Adi jest magiem którego rodzice ciągle nakłaniają do pracy. Ten, nie zważając na ich protesty i spory, ignoruje ich prośby. Los jednak sprawia, że spotyka go surowa kara. Życie kogoś z jego rodziny, zostaje stracone przez jego głupotę. Czy chłopak sobie z tym poradzi?
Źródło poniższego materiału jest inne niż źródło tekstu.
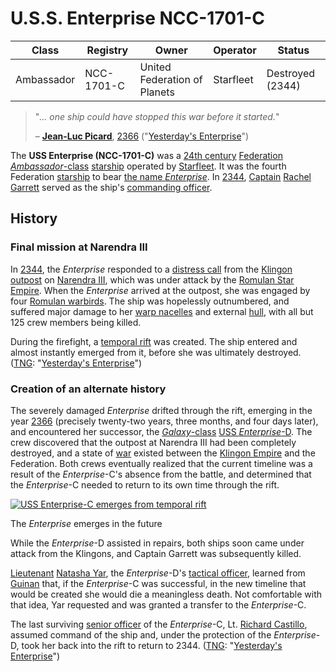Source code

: # U.S.S. Enterprise NCC-1701-C

| Class | Registry | Owner | Operator | Status |
| ----- | -------- | ----- | -------- | ------ |
| Ambassador |NCC-1701-C|United Federation of Planets|Starfleet|Destroyed (2344)|

> "*… one ship could have stopped this war before it started.*"
> 
>  – **[Jean-Luc Picard](https://memory-alpha.fandom.com/wiki/Jean-Luc_Picard)**, [2366](https://memory-alpha.fandom.com/wiki/2366) ("[Yesterday's Enterprise](https://memory-alpha.fandom.com/wiki/Yesterday's_Enterprise_(episode))")

The **USS Enterprise (NCC-1701-C)** was a [24th century](https://memory-alpha.fandom.com/wiki/24th_century) [Federation](https://memory-alpha.fandom.com/wiki/Federation) [*Ambassador*-class](https://memory-alpha.fandom.com/wiki/Ambassador_class) [starship](https://memory-alpha.fandom.com/wiki/Starship) operated by [Starfleet](https://memory-alpha.fandom.com/wiki/Starfleet). It was the fourth Federation [starship](https://memory-alpha.fandom.com/wiki/Starship) to bear [the name *Enterprise*](https://memory-alpha.fandom.com/wiki/Enterprise_history). In [2344](https://memory-alpha.fandom.com/wiki/2344), [Captain](https://memory-alpha.fandom.com/wiki/Captain) [Rachel Garrett](https://memory-alpha.fandom.com/wiki/Rachel_Garrett) served as the ship's [commanding officer](https://memory-alpha.fandom.com/wiki/Commanding_officer).

## History

### Final mission at Narendra III

In [2344](https://memory-alpha.fandom.com/wiki/2344), the *Enterprise* responded to a [distress call](https://memory-alpha.fandom.com/wiki/Distress_call) from the [Klingon](https://memory-alpha.fandom.com/wiki/Klingon) [outpost](https://memory-alpha.fandom.com/wiki/Outpost) on [Narendra III](https://memory-alpha.fandom.com/wiki/Narendra_III), which was under attack by the [Romulan Star Empire](https://memory-alpha.fandom.com/wiki/Romulan_Star_Empire). When the *Enterprise* arrived at the outpost, she was engaged by four [Romulan warbirds](https://memory-alpha.fandom.com/wiki/Romulan_warbird_(2340s)). The ship was hopelessly outnumbered, and suffered major damage to her [warp nacelles](https://memory-alpha.fandom.com/wiki/Warp_nacelle) and external [hull](https://memory-alpha.fandom.com/wiki/Hull), with all but 125 crew members being killed.

During the firefight, a [temporal rift](https://memory-alpha.fandom.com/wiki/Temporal_rift) was created. The ship entered and almost instantly emerged from it, before she was ultimately destroyed. ([TNG](https://memory-alpha.fandom.com/wiki/Star_Trek:_The_Next_Generation): "[Yesterday's Enterprise](https://memory-alpha.fandom.com/wiki/Yesterday's_Enterprise_(episode))")

### Creation of an alternate history

The severely damaged *Enterprise* drifted through the rift, emerging in the year [2366](https://memory-alpha.fandom.com/wiki/2366) (precisely twenty-two years, three months, and four days later), and encountered her successor, the [*Galaxy*-class](https://memory-alpha.fandom.com/wiki/Galaxy_class) [USS *Enterprise*-D](https://memory-alpha.fandom.com/wiki/USS_Enterprise_(NCC-1701-D)). The crew discovered that the outpost at Narendra III had been completely destroyed, and a state of [war](https://memory-alpha.fandom.com/wiki/Federation-Klingon_War_(alternate_timeline)) existed between the [Klingon Empire](https://memory-alpha.fandom.com/wiki/Klingon_Empire) and the Federation. Both crews eventually realized that the current timeline was a result of the *Enterprise*-C's absence from the battle, and determined that the *Enterprise*-C needed to return to its own time through the rift.

[![USS Enterprise-C emerges from temporal rift](https://static.wikia.nocookie.net/memoryalpha/images/e/e1/USS_Enterprise-C_emerges_from_temporal_rift.jpg/revision/latest/scale-to-width-down/180?cb=20161205221638&path-prefix=en)](https://static.wikia.nocookie.net/memoryalpha/images/e/e1/USS_Enterprise-C_emerges_from_temporal_rift.jpg/revision/latest?cb=20161205221638&path-prefix=en)

The *Enterprise* emerges in the future

While the *Enterprise*-D assisted in repairs, both ships soon came under attack from the Klingons, and Captain Garrett was subsequently killed.

[Lieutenant](https://memory-alpha.fandom.com/wiki/Lieutenant) [Natasha Yar](https://memory-alpha.fandom.com/wiki/Natasha_Yar), the *Enterprise*-D's [tactical officer](https://memory-alpha.fandom.com/wiki/Tactical_officer), learned from [Guinan](https://memory-alpha.fandom.com/wiki/Guinan) that, if the *Enterprise*-C was successful, in the new timeline that would be created she would die a meaningless death. Not comfortable with that idea, Yar requested and was granted a transfer to the *Enterprise*-C.

The last surviving [senior officer](https://memory-alpha.fandom.com/wiki/Senior_officer) of the *Enterprise*-C, Lt. [Richard Castillo](https://memory-alpha.fandom.com/wiki/Richard_Castillo), assumed command of the ship and, under the protection of the *Enterprise*-D, took her back into the rift to return to 2344. ([TNG](https://memory-alpha.fandom.com/wiki/Star_Trek:_The_Next_Generation): "[Yesterday's Enterprise](https://memory-alpha.fandom.com/wiki/Yesterday's_Enterprise_(episode))")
Thalianna jest elfem, którego spotkało wielkie nieszczęście. Będąc w niewoli przez bardzo długi czas, kobieta nauczyła się jedynie tego, że życie jest na prawdę dużo warte. Traf chce, iż kobicie udaje się uciec. Czy będzie to bodziec do zmiany?
Wspólne przygody bohaterów splatają się w Dolinie Harshdell, gdzie niebezpieczeństwo czyha na każdym kroku. Czy odnajdą w sobie siłę, by je pokonać? Czego nauczy ich wspólne spotkanie?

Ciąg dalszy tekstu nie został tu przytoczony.